New equipment opens up ‘mass’ive possibilities
The Boyce Thompson Institute starts off 2015 with a generous gift from the Triad Foundation and researchers are about to open their most exciting present: a high-resolution mass spectrometer.
The instrument, which can determine the chemical formula – and possibly even the structure – of unknown molecules, isn’t on everyone’s wish list. But scientists at BTI have waited six years for this new addition. Associate Professor Frank Schroeder calls it a “dream come true.” Its acquisition opens up new research capabilities for scientists at BTI and the Cornell University campus.
“This new generation of high-resolution mass spectrometry will enable biologists to identify small molecules much more quickly than previously,” said Schroeder. “Therefore, this instrument and its purchase will enable biology-oriented labs at BTI and on campus to integrate metabolomics and small molecule research into their programs for the first time.”
Though the BTI already has a well-equipped Mass Spectrometry Facility, the new instrument will detect the masses of molecules with greater sensitivity and accuracy, which is essential for determining a compound’s molecular formula.
“There is no instrument like this anywhere on campus,” said Meena Haribal, manager of the BTI’s existing facility.
The new mass spectrometer is a “game changer” for research in comparative metabolomics said Schroeder. Research in his lab uses the laboratory roundworm, C. elegans, as a model system for the study of human aging. This project relies on the comparative analysis of hundreds or thousands of metabolites in roundworms that carry different mutations, looking for specific compounds that affect lifespan. The new instrument will enable the lab to spend more time and resources on not just identifying these compounds but in understanding how they control aging in C. elegans, and possibly in humans.

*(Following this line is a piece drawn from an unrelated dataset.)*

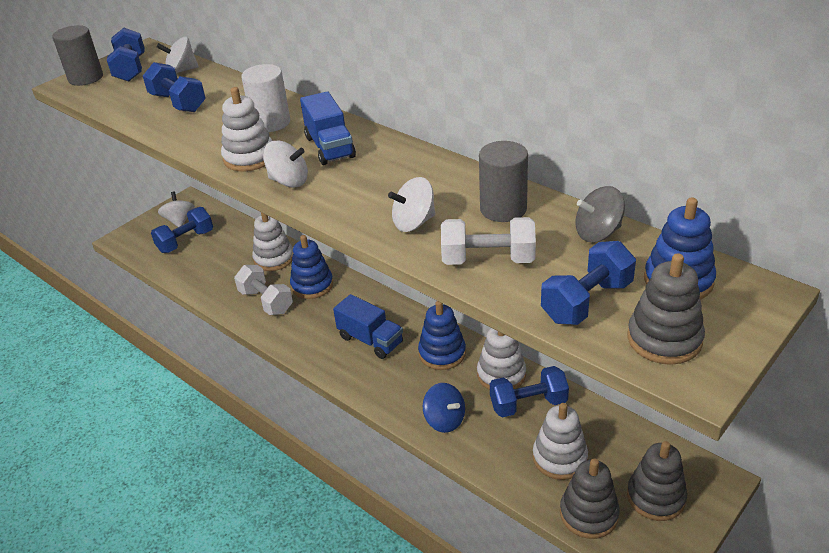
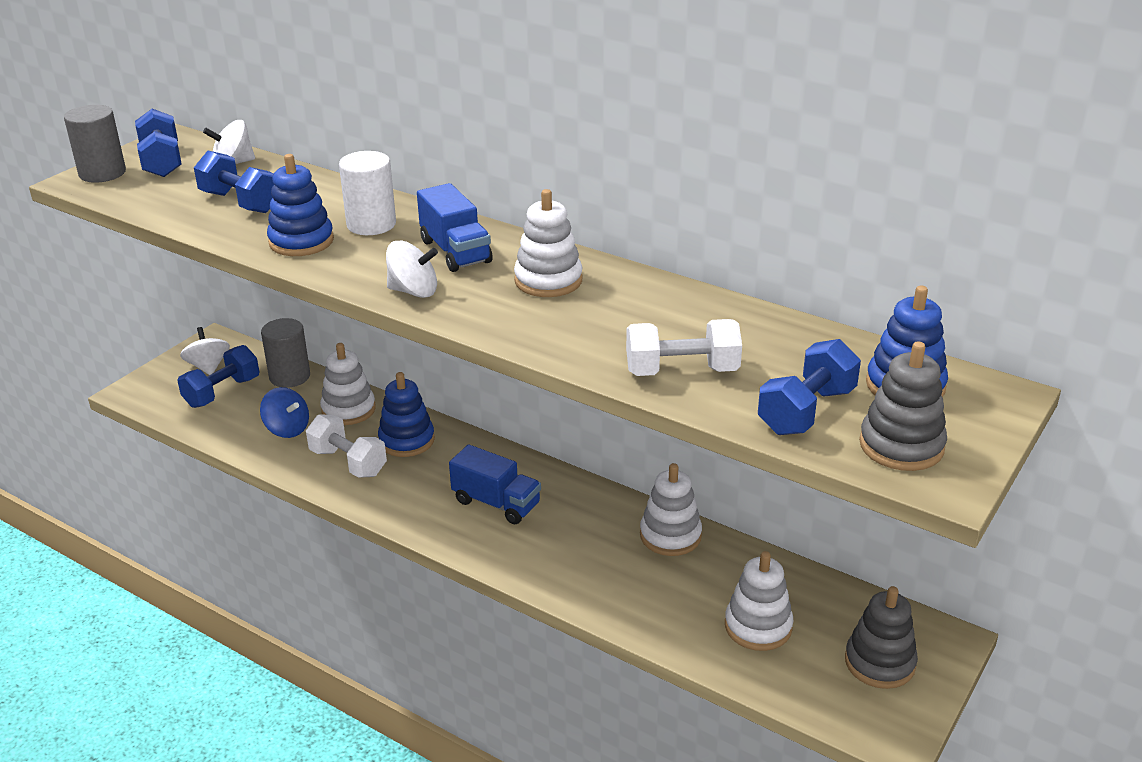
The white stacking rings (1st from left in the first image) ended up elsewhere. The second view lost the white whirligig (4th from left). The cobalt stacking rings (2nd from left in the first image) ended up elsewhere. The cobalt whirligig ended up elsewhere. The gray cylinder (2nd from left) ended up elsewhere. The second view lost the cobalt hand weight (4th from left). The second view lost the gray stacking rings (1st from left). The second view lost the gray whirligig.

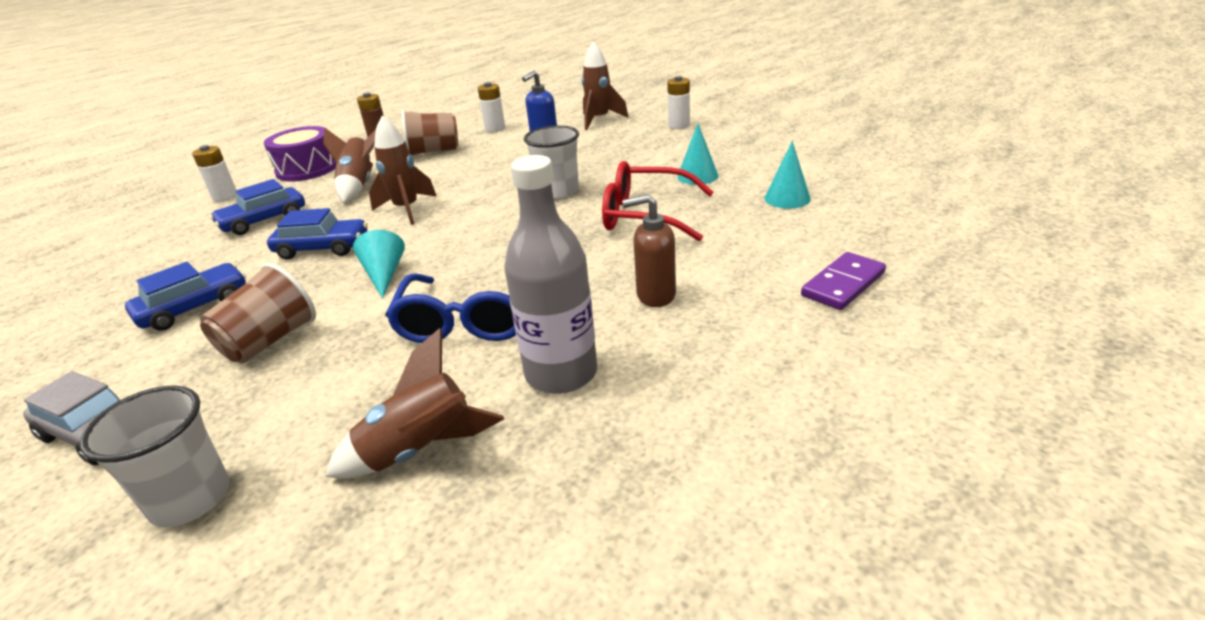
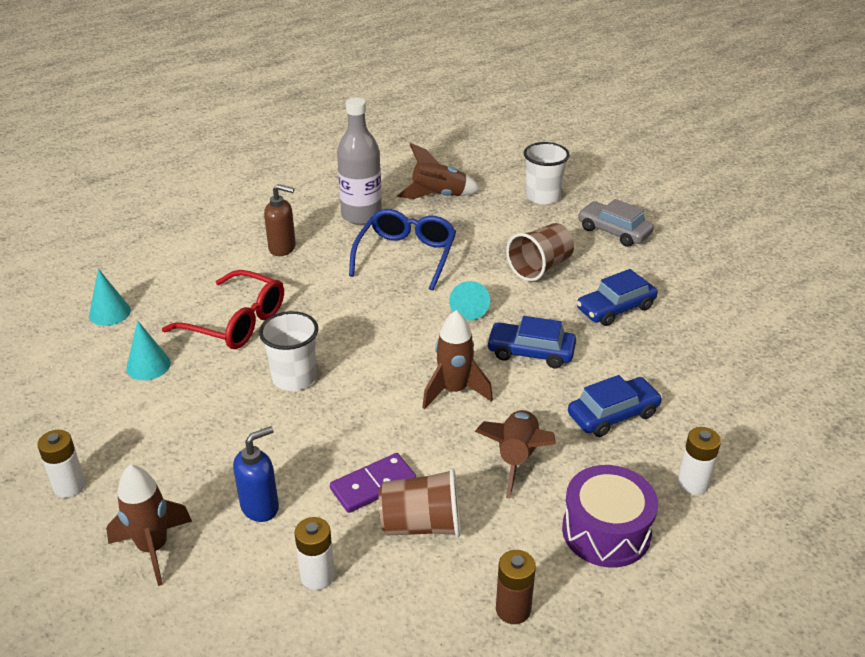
The royal purple domino tile ended up elsewhere.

The new mass spectrometer will be instrumental to the work of several other BTI project leaders. Georg Jander’s lab will use the technology to identify new types of chemical defenses that plants generate to ward off insect attacks. Its sensitivity will allow them to identify miniscule levels of plant metabolites from samples as small as the amount of sap sucked into an aphid’s mouthparts. Jim Giovannoni’s lab will analyze metabolites from tomatoes using the instrument, to better understand genes that affect the nutritional value of the fruit.
“In the past we have done such analyses via collaborations with colleagues outside the Institute. This will give us in-house access,” said Giovannoni.

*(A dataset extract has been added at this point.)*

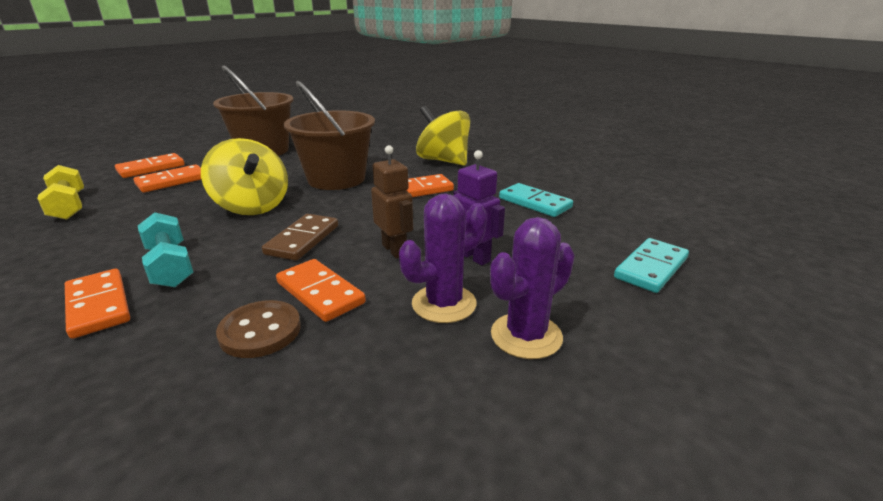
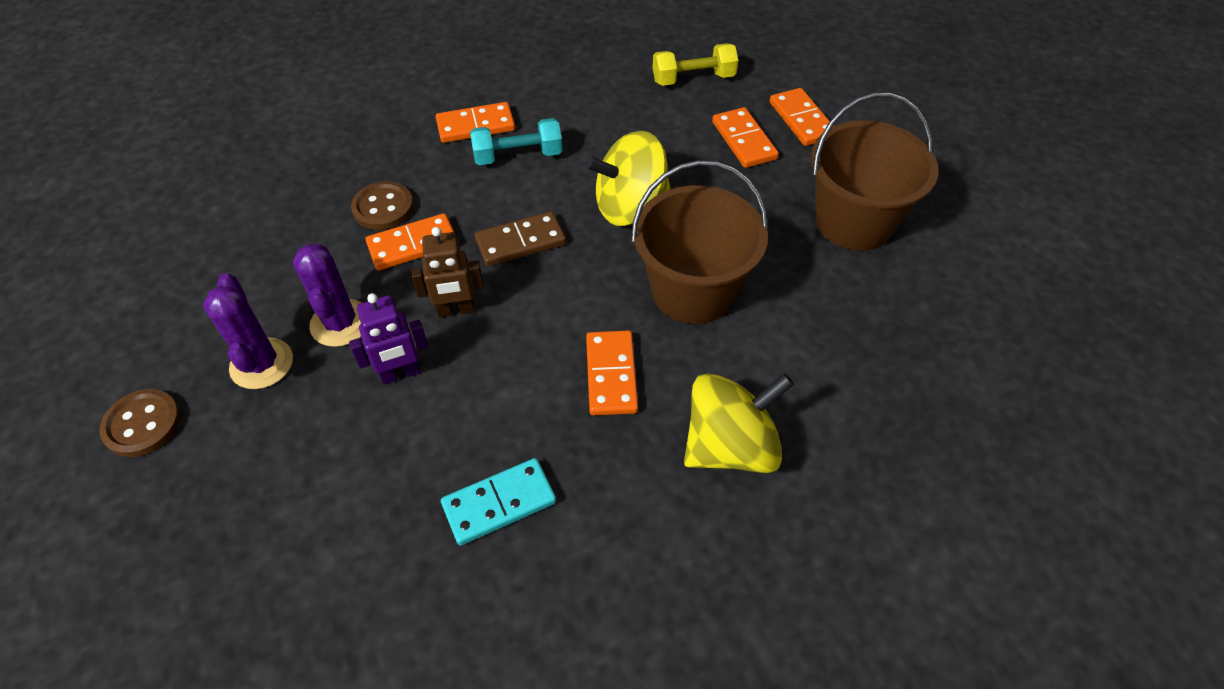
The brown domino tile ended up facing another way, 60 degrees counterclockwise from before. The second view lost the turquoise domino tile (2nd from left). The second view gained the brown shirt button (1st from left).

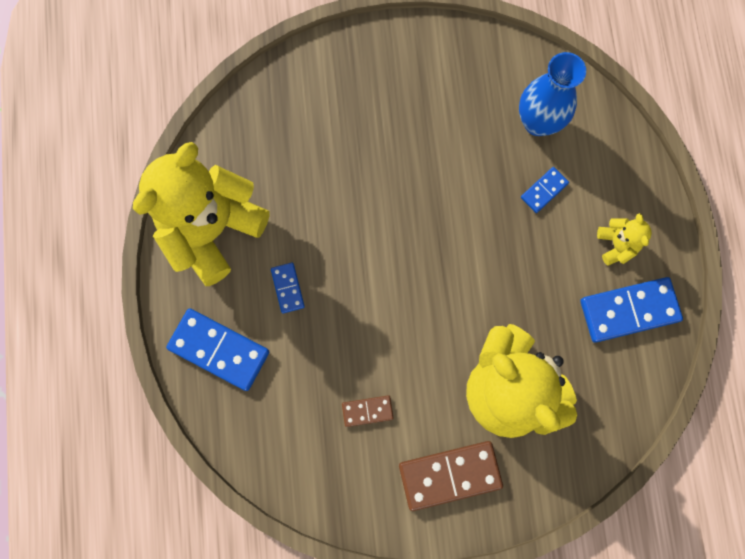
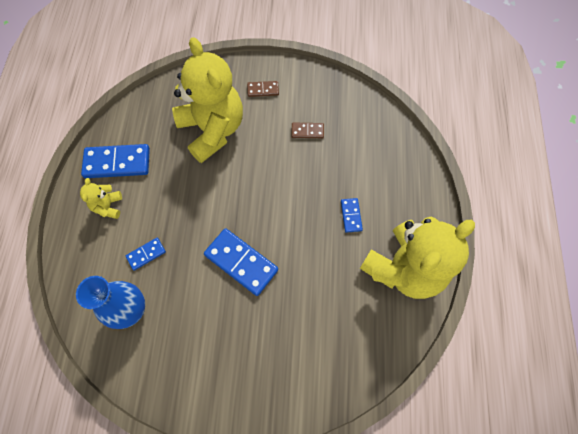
The cobalt domino tile (1st from left in the first image) ended up elsewhere. The size of the brown domino tile (2nd from left in the first image) changed by a factor of 0.52.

Project Leader Michelle Cilia will also appreciate having a high-resolution mass spectrometer on site so that she can try out new ideas and get hands-on training for her students and post-docs. She will use the instrument to study the proteins integral to the spread of insect-borne pathogens.
BTI acquired the new mass spectrometer by using a portion of the funds from a generous 1.4 million dollar grant from the Triad Foundation. The four-year award came about through the concerted efforts of Vice President for Communications and Development Bridget Rigas and former Vice President for Research Karen Kindle. Project Leaders from BTI and Cornell also contributed funds from their own budgets toward the purchase of the new instrument.
“We are delighted to assist BTI in acquiring this state of the art research tool,” said Triad President and Chairman Roy H. Park Jr. “Having such an instrument on the campus can only enhance broad new research efforts for BTI scientists and Cornell University.”
The high-resolution mass spectrometer will arrive in February 2015 and researchers hope it will be operational by the end of that month. “We already have user-requests from all over campus,” said Schroeder. “People are excited about this capability becoming available at BTI.”